Le déploiement de la conformité dans l’entreprise entraîne un changement culturel profond, qui prend du temps et peut créer des tensions. La mission du responsable conformité est aussi pédagogique : « Ce changement culturel produit parfois une certaine dissension au sein de l’entreprise, entre notamment, les commerciaux qui veulent vendre les produits, développer leur business mais se heurtent aux recommandations du responsable de la conformité. L’installation de la fonction de conformité au sein de l’entreprise ne peut être réussie que si le responsable conformité a une vision claire de ce qu’il peut faire, qu’il est très soutenu par le management et que tous les collaborateurs de l’entreprise adhèrent progressivement à l’idée de conformité. La transition peut se révéler difficile, mais la nouvelle génération de financiers aura pleinement intégré ce paramètre ».

AU-DELÀ DU SECTEUR BANCAIRE

Pensée initialement à l’attention du secteur bancaire, la conformité se diffuse par capillarité à l’ensemble du secteur économique. C’est désormais une fonction répandue et opérationnelle dans nombre d'entreprises. Une tendance qui s’explique d’abord par la place grandissante de la finance dans l’entreprise.

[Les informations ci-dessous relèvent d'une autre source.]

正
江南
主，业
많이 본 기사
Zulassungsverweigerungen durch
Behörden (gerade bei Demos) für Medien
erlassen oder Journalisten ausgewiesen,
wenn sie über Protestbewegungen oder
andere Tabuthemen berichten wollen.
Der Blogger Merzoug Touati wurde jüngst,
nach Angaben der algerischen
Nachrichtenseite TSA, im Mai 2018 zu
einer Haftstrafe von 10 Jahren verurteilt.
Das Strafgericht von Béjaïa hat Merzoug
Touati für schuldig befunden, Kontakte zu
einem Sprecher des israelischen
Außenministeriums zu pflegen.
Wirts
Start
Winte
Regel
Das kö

« La finance est devenue envahissante dans le quotidien de chacun, fait l’objet d’informations constantes dans les médias. Elle a été remise en question par des considérations d’éthique, de gouvernance, de transparence… Tout l’environnement a changé radicalement, les risques sont démultipliés. La conformité permet de dresser une cartographie précise des risques propres à chaque entreprise. »

Vivien Lévy-Garboua

Mais la conformité a aussi acquis ses lettres de noblesse car elle constitue un atout en termes de compétitivité. D’une part, la prise de conscience du risque de non-conformité réglementaire est croissante. Le responsable conformité a également démontré qu’il n’était pas un policier, mais plutôt un référent qui apporte de la valeur ajoutée à l’entreprise. Dans un environnement incertain, la conformité revêt un véritable intérêt à trois niveaux :

  • elle permet d’identifier les risques et d’en assurer une gestion efficace,
  • elle contribue à préserver l’image de l’entreprise, qui peut se positionner comme partenaire de confiance pour ses clients et ses fournisseurs, ainsi que ses actionnaires,
  • elle est un outil au service de l’organisation de l’entreprise et de sa cohésion.

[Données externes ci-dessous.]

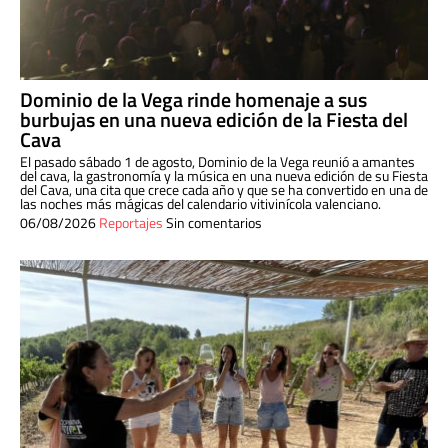
Dominio de la Vega rinde homenaje a sus
burbujas en una nueva edición de la Fiesta del
Cava
El pasado sábado 1 de agosto, Dominio de la Vega reunió a amantes
del cava, la gastronomía y la música en una nueva edición de su Fiesta
del Cava, una cita que crece cada año y que se ha convertido en una de
las noches más mágicas del calendario vitivinícola valenciano.
06/08/2026
Reportajes
Sin comentarios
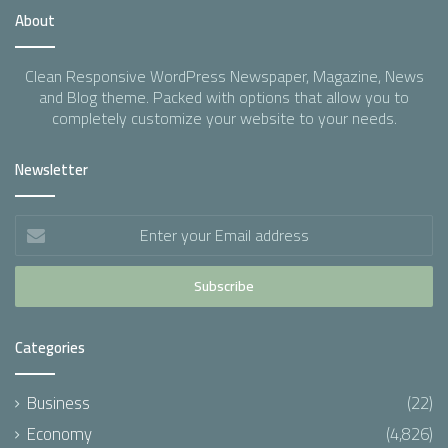
About
Clean Responsive WordPress Newspaper, Magazine, News
and Blog theme. Packed with options that allow you to
completely customize your website to your needs.
Newsletter
Enter
your
Email
address
Categories
Business
(22)
Economy
(4,826)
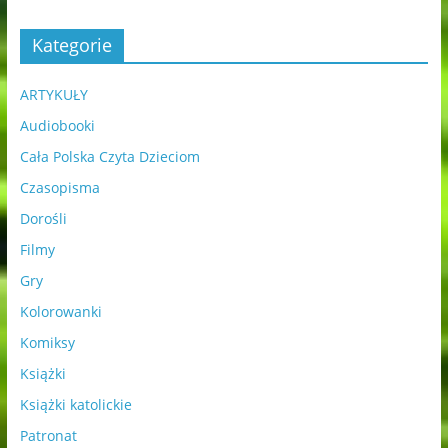
Kategorie
ARTYKUŁY
Audiobooki
Cała Polska Czyta Dzieciom
Czasopisma
Dorośli
Filmy
Gry
Kolorowanki
Komiksy
Książki
Książki katolickie
Patronat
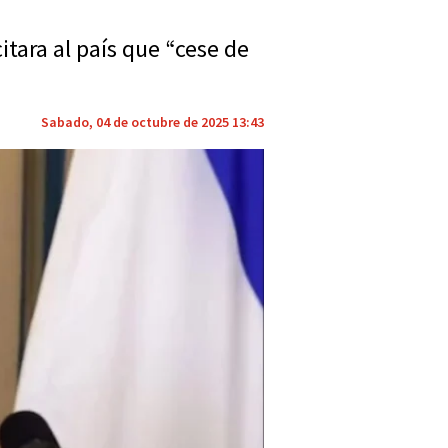
tara al país que “cese de
Sabado, 04 de octubre de 2025 13:43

LES NOUVELLES RESPONSABILITÉS ET MISSIONS DU RESPONSABLE FINANCIER

Si tous les acteurs de l’entreprise sont concernés par ces mutations de l’environnement économique et réglementaire, ces transformations structurelles, le visage du responsable financier, particulièrement, est remodelé en profondeur par ces changements.

« Le responsable financier était auparavant un technicien qui tenait les comptes, gérait les relations avec les banques. Aujourd’hui, il doit toujours être ce technicien, mais aussi assurer les relations de l’entreprise avec les marchés, les analystes, les journalistes. Il réagit aux nouvelles et aux événements, est devenu l’homme de confiance du directeur général, au centre de la stratégie, de la communication et de la technique financière… Et il est confronté à des risques nouveaux, dont le risque de conformité. »

Vivien Lévy-Garboua

L’Executive Master « Finance d'entreprise et de marché – The emerging CFO » de Sciences Po a été conçu pour aider les financiers à relever ces multiples défis : « L’Executive Master forme le responsable financier de demain : un homme du monde actuel, qui réagit et anticipe, analyse, imagine en permanence différents scénarios. Un homme qui parle au patron mais aussi au marché, au monde extérieur, aux médias. Le tout, bien sûr, en étant garant de la véracité des informations, et de la conformité », conclut Vivien Levy-Garboua.